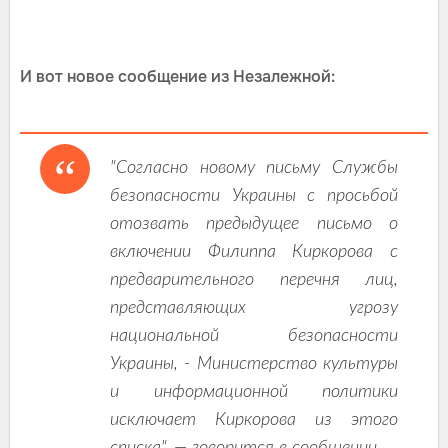
И вот новое сообщение из Незалежной:
"Согласно новому письму Службы
безопасности Украины с просьбой
отозвать предыдущее письмо о
включении Филиппа Киркорова с
предварительного перечня лиц,
представляющих угрозу
национальной безопасности
Украины, - Министерство культуры
и информационной политики
исключает Киркорова из этого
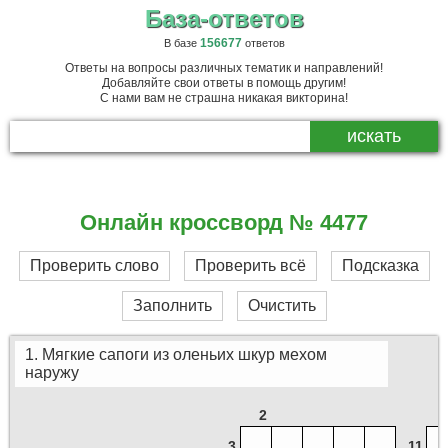
База-ответов
156677
В базе
ответов
Ответы на вопросы различных тематик и направлений!
Добавляйте свои ответы в помощь другим!
С нами вам не страшна никакая викторина!
Онлайн кроссворд № 4477
Проверить слово
Проверить всё
Подсказка
Заполнить
Очистить
1. Мягкие сапоги из оленьих шкур мехом
наружу
2
3
11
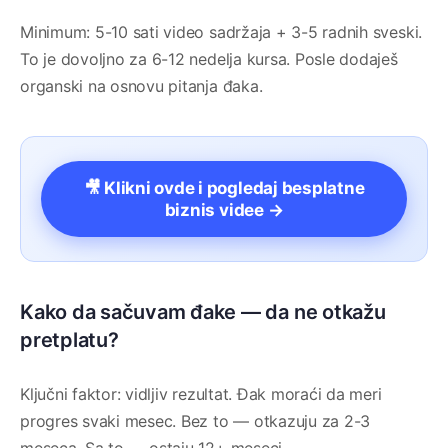
Minimum: 5-10 sati video sadržaja + 3-5 radnih sveski.
To je dovoljno za 6-12 nedelja kursa. Posle dodaješ
organski na osnovu pitanja đaka.
🎥 Klikni ovde i pogledaj besplatne
biznis videe →
Kako da sačuvam đake — da ne otkažu
pretplatu?
Ključni faktor: vidljiv rezultat. Đak moraći da meri
progres svaki mesec. Bez to — otkazuju za 2-3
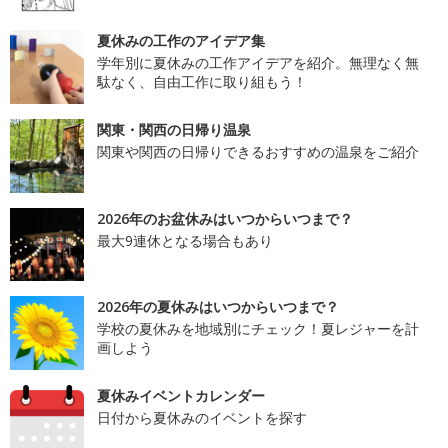
夏休みの工作のアイデア集
学年別に夏休みの工作アイデアを紹介。無理なく無
駄なく、自由工作に取り組もう！
関東・関西の日帰り温泉
関東や関西の日帰りできるおすすめの温泉をご紹介
2026年のお盆休みはいつからいつまで？
最大9連休となる場合もあり
2026年の夏休みはいつからいつまで？
学校の夏休みを地域別にチェック！夏レジャーを計
画しよう
夏休みイベントカレンダー
日付から夏休みのイベントを探す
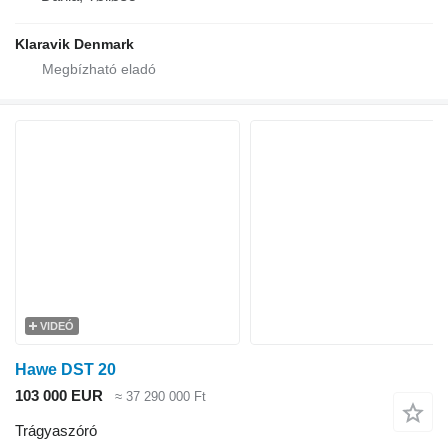
Klaravik Denmark
VIDEÓ
Hawe DST 20
103 000 EUR
≈ 37 290 000 Ft
Trágyaszóró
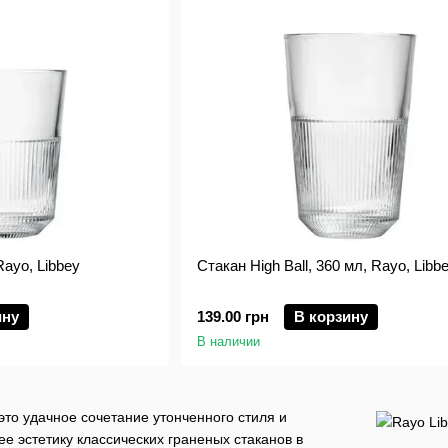
Rayo, Libbey
Стакан High Ball, 360 мл, Rayo, Libb
ину
139.00 грн
В корзину
В наличии
это удачное сочетание утонченного стиля и
е эстетику классических граненых стаканов в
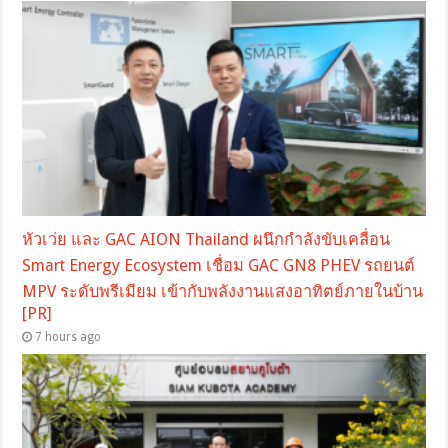
หัวเว่ย และ GAC AION Thailand ผนึกกำลังขับเคลื่อน
Smart Energy Ecosystem เชื่อม GAC GN8 PHEV รถยนต์
MPV ระดับพรีเมียม เข้ากับพลังงานแสงอาทิตย์ภายในบ้าน
[PR]
7 hours ago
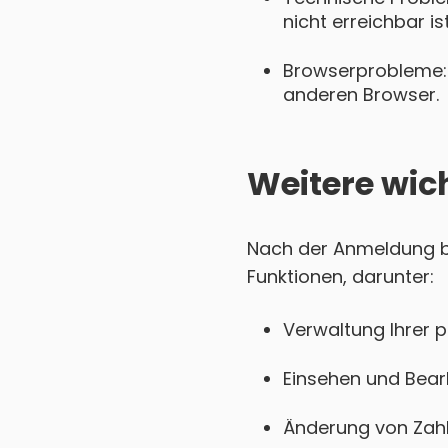
nicht erreichbar is
Browserprobleme: 
anderen Browser.
Weitere wic
Nach der Anmeldung be
Funktionen, darunter:
Verwaltung Ihrer 
Einsehen und Bear
Änderung von Zahl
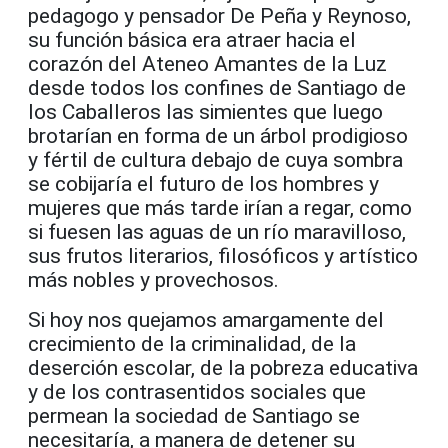
pedagogo y pensador De Peña y Reynoso,
su función básica era atraer hacia el
corazón del Ateneo Amantes de la Luz
desde todos los confines de Santiago de
los Caballeros las simientes que luego
brotarían en forma de un árbol prodigioso
y fértil de cultura debajo de cuya sombra
se cobijaría el futuro de los hombres y
mujeres que más tarde irían a regar, como
si fuesen las aguas de un río maravilloso,
sus frutos literarios, filosóficos y artístico
más nobles y provechosos.
Si hoy nos quejamos amargamente del
crecimiento de la criminalidad, de la
deserción escolar, de la pobreza educativa
y de los contrasentidos sociales que
permean la sociedad de Santiago se
necesitaría, a manera de detener su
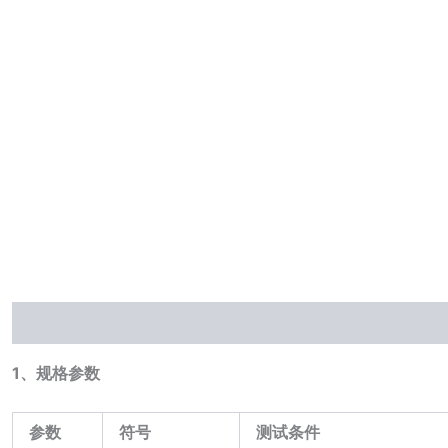
描述
1、规格参数
参数
符号
测试条件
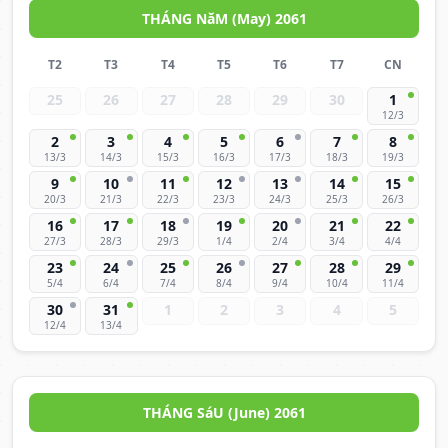
THÁNG NăM (May) 2061
T2
T3
T4
T5
T6
T7
CN
25
26
27
28
29
30
1
12/3
2
3
4
5
6
7
8
13/3
14/3
15/3
16/3
17/3
18/3
19/3
9
10
11
12
13
14
15
20/3
21/3
22/3
23/3
24/3
25/3
26/3
16
17
18
19
20
21
22
27/3
28/3
29/3
1/4
2/4
3/4
4/4
23
24
25
26
27
28
29
5/4
6/4
7/4
8/4
9/4
10/4
11/4
30
31
1
2
3
4
5
12/4
13/4
THÁNG SáU (June) 2061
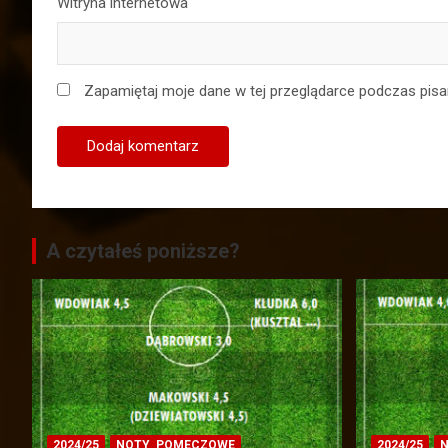
Witryna internetowa
Zapamiętaj moje dane w tej przeglądarce podczas pisa
A czytałeś poniższe?
2024/25
NOTY_POMECZOWE
2024/25
N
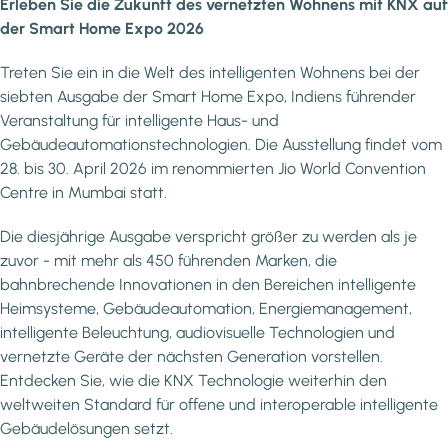
Erleben Sie die Zukunft des vernetzten Wohnens mit KNX auf
der Smart Home Expo 2026
Treten Sie ein in die Welt des intelligenten Wohnens bei der
siebten Ausgabe der Smart Home Expo, Indiens führender
Veranstaltung für intelligente Haus- und
Gebäudeautomationstechnologien. Die Ausstellung findet vom
28. bis 30. April 2026 im renommierten Jio World Convention
Centre in Mumbai statt.
Die diesjährige Ausgabe verspricht größer zu werden als je
zuvor - mit mehr als 450 führenden Marken, die
bahnbrechende Innovationen in den Bereichen intelligente
Heimsysteme, Gebäudeautomation, Energiemanagement,
intelligente Beleuchtung, audiovisuelle Technologien und
vernetzte Geräte der nächsten Generation vorstellen.
Entdecken Sie, wie die KNX Technologie weiterhin den
weltweiten Standard für offene und interoperable intelligente
Gebäudelösungen setzt.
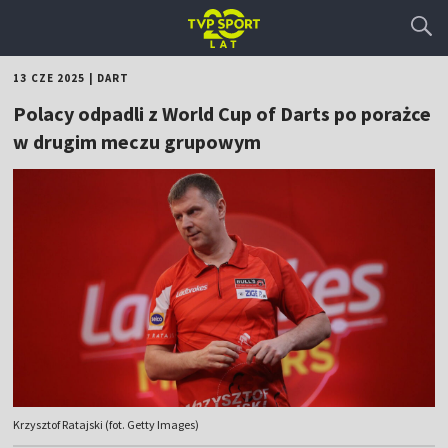
13 CZE 2025
|
DART
Polacy odpadli z World Cup of Darts po porażce
w drugim meczu grupowym
Krzysztof Ratajski (fot. Getty Images)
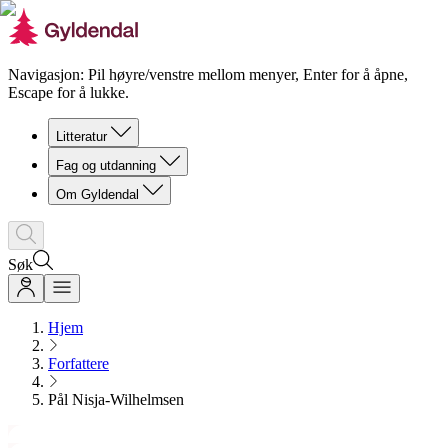
Navigasjon: Pil høyre/venstre mellom menyer, Enter for å åpne,
Escape for å lukke.
Litteratur
Fag og utdanning
Om Gyldendal
Søk
Hjem
Forfattere
Pål Nisja-Wilhelmsen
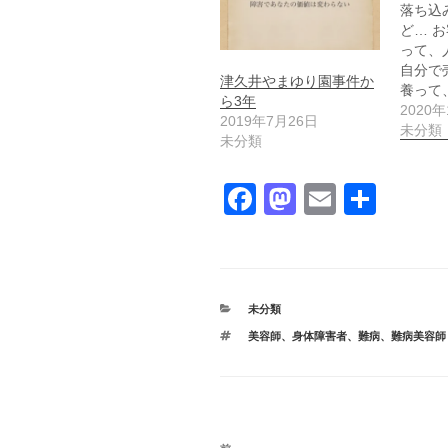
落ち込
ど… 
って、
自分で
津久井やまゆり園事件か
養って
ら3年
2020
2019年7月26日
未分類
未分類
F
M
E
共
a
a
m
有
c
st
ail
e
o
カ
未分類
b
d
テ
タ
美容師
、
身体障害者
、
難病
、
難病美容師
ゴ
o
o
グ
リ
ー
o
n
k
投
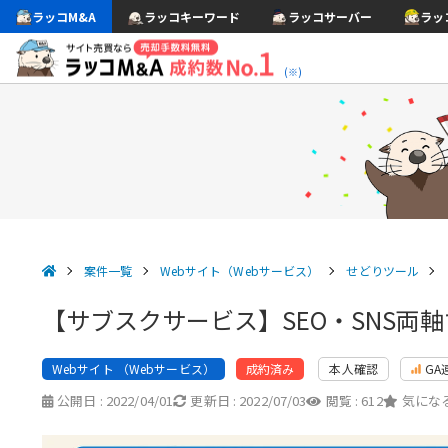
ラッコM&A
ラッコキーワード
ラッコサーバー
ラッ
(※)
案件一覧
Webサイト（Webサービス）
せどりツール
【サブスクサービス】SEO・SNS両軸
Webサイト （Webサービス）
本人確認
GA
成約済み
公開日 :
2022/04/01
更新日 :
2022/07/03
閲覧 :
612
気になる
* * * *
PROBLEM REQUIREMENTS » Copy each line holding the word "Украины" from the listing above.

RESULT OF THE EXERCISE »
безопасности Украины с просьбой
Украины, - Министерство культуры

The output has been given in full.